─── TASK INPUTS ───

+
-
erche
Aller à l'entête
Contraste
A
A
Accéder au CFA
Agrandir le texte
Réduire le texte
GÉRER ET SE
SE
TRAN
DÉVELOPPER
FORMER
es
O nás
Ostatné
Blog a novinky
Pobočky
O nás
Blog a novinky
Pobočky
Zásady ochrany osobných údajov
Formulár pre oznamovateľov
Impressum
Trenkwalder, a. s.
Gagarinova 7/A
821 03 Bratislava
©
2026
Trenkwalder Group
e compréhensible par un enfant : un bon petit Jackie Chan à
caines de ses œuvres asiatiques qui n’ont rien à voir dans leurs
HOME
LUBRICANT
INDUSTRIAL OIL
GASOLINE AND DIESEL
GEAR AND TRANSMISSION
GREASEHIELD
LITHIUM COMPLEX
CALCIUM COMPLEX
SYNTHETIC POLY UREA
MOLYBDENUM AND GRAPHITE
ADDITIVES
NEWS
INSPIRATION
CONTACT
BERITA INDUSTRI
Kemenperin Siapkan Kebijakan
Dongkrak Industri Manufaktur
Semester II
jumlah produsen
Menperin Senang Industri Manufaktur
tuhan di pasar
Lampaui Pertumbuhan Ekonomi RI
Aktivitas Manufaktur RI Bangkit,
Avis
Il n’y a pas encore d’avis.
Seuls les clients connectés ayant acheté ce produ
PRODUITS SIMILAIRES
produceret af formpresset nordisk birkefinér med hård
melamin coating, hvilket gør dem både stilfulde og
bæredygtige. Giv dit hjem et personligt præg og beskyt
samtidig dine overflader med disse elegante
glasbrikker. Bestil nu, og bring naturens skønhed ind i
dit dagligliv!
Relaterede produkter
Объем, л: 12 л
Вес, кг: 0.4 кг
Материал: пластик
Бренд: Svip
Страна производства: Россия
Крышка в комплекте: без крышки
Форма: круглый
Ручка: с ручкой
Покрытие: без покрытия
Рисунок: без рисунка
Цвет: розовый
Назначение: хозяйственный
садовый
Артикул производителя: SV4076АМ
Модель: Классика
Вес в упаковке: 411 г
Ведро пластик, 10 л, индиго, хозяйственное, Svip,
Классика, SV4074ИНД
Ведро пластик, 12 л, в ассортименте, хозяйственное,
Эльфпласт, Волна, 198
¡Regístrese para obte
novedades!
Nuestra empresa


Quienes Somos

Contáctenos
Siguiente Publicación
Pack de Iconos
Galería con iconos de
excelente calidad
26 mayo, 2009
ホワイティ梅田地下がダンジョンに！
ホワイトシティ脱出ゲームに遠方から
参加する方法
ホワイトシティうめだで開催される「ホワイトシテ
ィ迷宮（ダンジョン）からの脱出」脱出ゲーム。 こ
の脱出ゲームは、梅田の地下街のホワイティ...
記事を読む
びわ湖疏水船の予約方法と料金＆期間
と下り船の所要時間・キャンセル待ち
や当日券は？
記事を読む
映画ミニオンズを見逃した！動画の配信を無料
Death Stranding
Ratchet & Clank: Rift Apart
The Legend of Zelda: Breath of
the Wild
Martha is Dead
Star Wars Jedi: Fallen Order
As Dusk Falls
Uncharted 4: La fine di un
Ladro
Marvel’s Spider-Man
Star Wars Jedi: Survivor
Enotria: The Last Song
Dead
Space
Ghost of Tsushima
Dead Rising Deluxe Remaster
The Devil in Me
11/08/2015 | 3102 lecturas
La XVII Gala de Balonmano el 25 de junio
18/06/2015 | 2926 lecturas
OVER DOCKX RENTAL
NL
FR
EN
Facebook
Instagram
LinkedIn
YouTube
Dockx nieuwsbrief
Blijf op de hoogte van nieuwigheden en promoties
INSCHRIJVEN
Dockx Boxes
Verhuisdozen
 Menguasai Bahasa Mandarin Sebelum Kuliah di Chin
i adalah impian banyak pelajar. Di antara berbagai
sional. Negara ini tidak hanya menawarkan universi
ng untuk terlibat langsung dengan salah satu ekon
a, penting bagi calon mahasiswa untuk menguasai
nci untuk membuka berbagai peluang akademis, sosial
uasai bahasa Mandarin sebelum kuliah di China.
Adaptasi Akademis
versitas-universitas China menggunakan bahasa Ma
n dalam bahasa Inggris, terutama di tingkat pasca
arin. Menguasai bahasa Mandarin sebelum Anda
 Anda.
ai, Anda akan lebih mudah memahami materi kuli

───

WORK TASK - Starting with the line above that holds "Menperin Senang Industri Manufaktur" and stopping with the line that holds "melamin coating, hvilket", reproduce each line exactly, omitting all other lines.

SOLUTION TO THE PROBLEM -
Menperin Senang Industri Manufaktur
tuhan di pasar
Lampaui Pertumbuhan Ekonomi RI
Aktivitas Manufaktur RI Bangkit,
Avis
Il n’y a pas encore d’avis.
Seuls les clients connectés ayant acheté ce produ
PRODUITS SIMILAIRES
produceret af formpresset nordisk birkefinér med hård
melamin coating, hvilket gør dem både stilfulde og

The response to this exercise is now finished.